My darling son was born in early 2004. I was induced. The midwives attending the birth failed to monitor my baby adequately and appropriately, he was born with brain damage as a result. I have struggled to come to terms with what happened to us and I am using this blog to help me sort my feelings out.
Monday, 21 May 2012
enough
I have been trying to help a friend and I can do it no longer. I wonder why. I finally got round to telling her that I can no longer help her just yesterday and I feel so much better today, like a weight has lifted. Both boys biked to school this morning with me running (a long way...) behind. I walked back home, hoovered, made a cake and am currently pretending to complete an essay - I am good at pretending to do that. I feel like I have some time to myself again. So why could I no longer help her? Well it started out as helping to sort through stuff - you know that stuff that just piles up over the years - it was to be one hour a week with the idea of alternating weeks, so one week at her house and one week at mine.
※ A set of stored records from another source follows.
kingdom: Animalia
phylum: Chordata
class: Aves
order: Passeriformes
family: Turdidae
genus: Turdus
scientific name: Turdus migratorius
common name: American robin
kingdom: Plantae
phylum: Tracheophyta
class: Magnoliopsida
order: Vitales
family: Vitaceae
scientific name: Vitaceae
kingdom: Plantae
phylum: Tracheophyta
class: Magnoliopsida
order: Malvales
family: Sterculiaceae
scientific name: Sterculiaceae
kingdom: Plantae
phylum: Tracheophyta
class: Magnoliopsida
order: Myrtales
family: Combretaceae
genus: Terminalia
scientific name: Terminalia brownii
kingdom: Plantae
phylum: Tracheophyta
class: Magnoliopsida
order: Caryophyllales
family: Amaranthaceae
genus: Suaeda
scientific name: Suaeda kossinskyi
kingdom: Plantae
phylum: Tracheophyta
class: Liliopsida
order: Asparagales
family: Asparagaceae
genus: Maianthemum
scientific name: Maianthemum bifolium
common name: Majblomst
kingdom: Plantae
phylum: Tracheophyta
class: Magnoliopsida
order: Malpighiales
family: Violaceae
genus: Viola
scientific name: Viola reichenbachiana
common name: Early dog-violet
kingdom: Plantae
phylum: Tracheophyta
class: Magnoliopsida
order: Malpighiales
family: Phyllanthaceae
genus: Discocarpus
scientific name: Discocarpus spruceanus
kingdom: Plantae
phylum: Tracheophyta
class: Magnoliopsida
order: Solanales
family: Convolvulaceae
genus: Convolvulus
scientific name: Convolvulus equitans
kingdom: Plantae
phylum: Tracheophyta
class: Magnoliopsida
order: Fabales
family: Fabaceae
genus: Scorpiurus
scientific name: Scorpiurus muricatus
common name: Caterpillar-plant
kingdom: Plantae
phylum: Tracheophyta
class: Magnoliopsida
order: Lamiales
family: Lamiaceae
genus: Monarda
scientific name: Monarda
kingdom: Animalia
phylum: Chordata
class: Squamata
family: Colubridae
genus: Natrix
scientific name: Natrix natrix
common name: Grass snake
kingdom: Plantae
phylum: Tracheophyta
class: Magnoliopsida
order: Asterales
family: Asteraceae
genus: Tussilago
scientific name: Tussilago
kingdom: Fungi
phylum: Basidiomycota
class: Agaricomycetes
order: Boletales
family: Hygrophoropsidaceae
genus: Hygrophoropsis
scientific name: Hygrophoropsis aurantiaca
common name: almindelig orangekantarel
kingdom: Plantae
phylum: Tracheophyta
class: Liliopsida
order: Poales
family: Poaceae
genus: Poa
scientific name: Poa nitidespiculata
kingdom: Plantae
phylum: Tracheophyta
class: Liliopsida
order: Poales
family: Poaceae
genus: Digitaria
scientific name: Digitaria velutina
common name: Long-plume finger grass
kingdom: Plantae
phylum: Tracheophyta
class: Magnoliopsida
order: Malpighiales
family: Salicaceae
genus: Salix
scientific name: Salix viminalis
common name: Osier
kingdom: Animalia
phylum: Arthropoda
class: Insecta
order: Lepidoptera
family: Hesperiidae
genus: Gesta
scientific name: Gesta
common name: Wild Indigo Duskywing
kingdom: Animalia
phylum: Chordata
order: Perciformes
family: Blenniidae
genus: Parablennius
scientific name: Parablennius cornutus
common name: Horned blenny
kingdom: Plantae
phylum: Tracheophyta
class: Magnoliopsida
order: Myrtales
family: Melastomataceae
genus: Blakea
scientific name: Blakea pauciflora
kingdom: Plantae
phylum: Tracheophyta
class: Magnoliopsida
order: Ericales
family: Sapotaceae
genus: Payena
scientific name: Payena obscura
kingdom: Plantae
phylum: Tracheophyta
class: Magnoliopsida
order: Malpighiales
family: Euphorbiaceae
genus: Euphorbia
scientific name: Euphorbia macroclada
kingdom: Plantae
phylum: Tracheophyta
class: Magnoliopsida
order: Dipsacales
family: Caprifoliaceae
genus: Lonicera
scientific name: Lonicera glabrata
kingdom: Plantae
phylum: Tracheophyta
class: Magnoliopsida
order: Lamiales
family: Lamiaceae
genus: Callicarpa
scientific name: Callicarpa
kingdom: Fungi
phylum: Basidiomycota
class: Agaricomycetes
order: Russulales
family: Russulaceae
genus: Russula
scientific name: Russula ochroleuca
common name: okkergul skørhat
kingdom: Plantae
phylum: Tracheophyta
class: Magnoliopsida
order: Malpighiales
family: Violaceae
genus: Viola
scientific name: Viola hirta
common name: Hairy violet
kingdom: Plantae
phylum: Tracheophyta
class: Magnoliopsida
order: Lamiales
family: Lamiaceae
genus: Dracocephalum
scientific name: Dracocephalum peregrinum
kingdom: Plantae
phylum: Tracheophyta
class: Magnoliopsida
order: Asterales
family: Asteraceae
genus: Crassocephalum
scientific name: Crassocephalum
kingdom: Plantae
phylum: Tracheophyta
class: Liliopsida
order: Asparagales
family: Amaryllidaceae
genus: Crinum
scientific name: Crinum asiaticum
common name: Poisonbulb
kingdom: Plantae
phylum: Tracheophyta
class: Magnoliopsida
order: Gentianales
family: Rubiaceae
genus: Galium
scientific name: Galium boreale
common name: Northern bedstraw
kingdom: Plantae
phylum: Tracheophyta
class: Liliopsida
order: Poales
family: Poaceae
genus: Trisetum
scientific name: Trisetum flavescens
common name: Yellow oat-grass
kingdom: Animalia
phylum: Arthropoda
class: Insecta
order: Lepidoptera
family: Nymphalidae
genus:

Sounds great right? Well this was in September and she has come to my house once! but I was pretending to be ok with that. The thing that pushed me over the edge - ok things - were she stared saying 'come at 1:45' - it used to be 2 - little thing I know but this is my time. Then I was going after dropping the boys at school and she would set the timer for an hour when I had already been there 30 minutes this was beginning to irritate me a little but I probably would have let that go in itself. The last thing and the one that made me think 'hang on a minute' was she was booking me in - we arranged for about 3 or 4 weeks in advance - and she started harassing me because I had an appointment at the hospital for DS, she said 'what about Wednesday, you don't work all day' well f*** me that was too much. I work in a charity shop one morning a week I finish at 1pm, get home have lunch then pick the boys up I am not sorting her stuff on Wednesday. So I have said enough. She was beginning to overwhelm me but I know it was all in my head - why couldn't I just lay down some appropriate boundaries and stick to the hour a week, no more and sometimes at my house please - I have piles of stuff too. Well maybe that is the next stage of my recovery for now I am pleased with myself for saying 'enough' I wish I had stood up for myself in that hospital and not let those midwives injure my baby, my god how I wish that. I hate myself for that more than I could ever allow myself to acknowledge I should have done something then but as I can't go back and make that better I am going to enjoy my small victory and that cake I can smell now.